In August 2020, under his leadership, the online store was rebranded and received a new name: Vprok.ru Perekrestok. It was later spun off as an independent business unit within X5 Group, and Leonid Dovladbegyan became CEO of the new online hypermarket Vprok.ru Perekrestok.

In 2020, Vprok.ru Perekrestok's retail turnover grew threefold to almost RUB 15 bn, and X5 Group became the leading provider of online grocery delivery services in Russia for the first time in 13 years.

In 2021, Leonid Dovladbegyan started transforming the online hypermarket into Russia's first FMCG marketplace. He says the company was considering building an ecosystem centered on food and featuring a number of additional services.

Revenues of the online store Vprok.ru Perekrestok reached 21.5 billion rubles in 2021, while the available SKUs exceeded 75,000 items.
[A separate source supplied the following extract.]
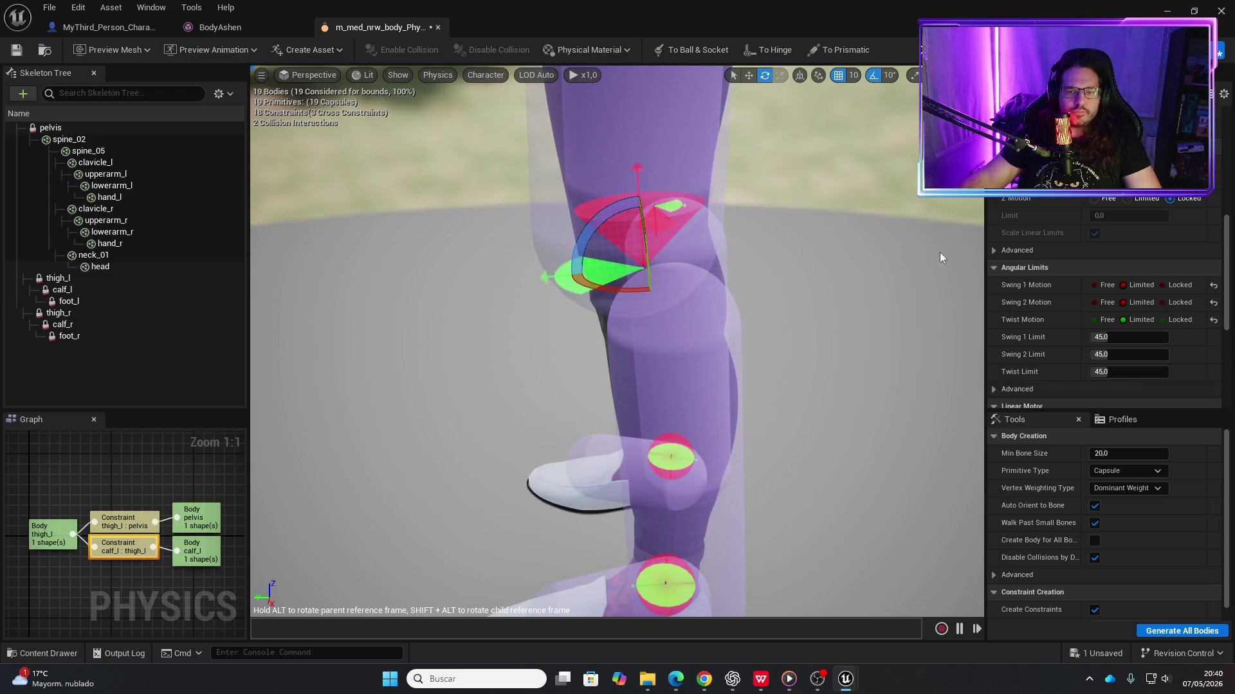
{"action": "left_click", "coordinate": [1168, 320]}
{"action": "left_click", "coordinate": [1161, 302]}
In July 2022, he left his office as the CEO of Vprok.ru Perekrestok. This decision was motivated by the shift in the business vision: Vprok.ru Perekrestok was expected to be de-merged from the X5 Group and then sold, followed by an IPO or upscaling together with a new partner. However, the shareholders have opted for a less aggressive reorganization of the holding's e-comm chapter.

== Investments ==
In June 2021, he invested in the Swedish hyperlocal grocery delivery company Vembla and got a seat on its board of directors.

In August 2021, he invested in a similar startup in Portugal called Bairro and became the chairman of its board of directors.

In 2022, the media reported on Dovladbegyan's intentions to invest in food tech startups in the Armenian market along with other local entrepreneurs.

== Awards ==

=== Personal ===
In 2020, he was named Best Executive at the Bolshoy Oborot (Big Turnover) E-Commerce Awards.

In December 2021, he was named Retail Leader of the Year by the international jury of the Team Awards.

=== Corporate ===
In 2020, Vprok.ru Perekrestok mobile app won the Summer Tagline Awards 2020 in the category From Home: Best Mobile/AR/VR/IoT Project. It also placed first in the Runet Ranking in the category Trade and Services.

In 2021, Vprok .ru Perekrestok was named Best Online Grocery Store at the Retailer of the Year Awards.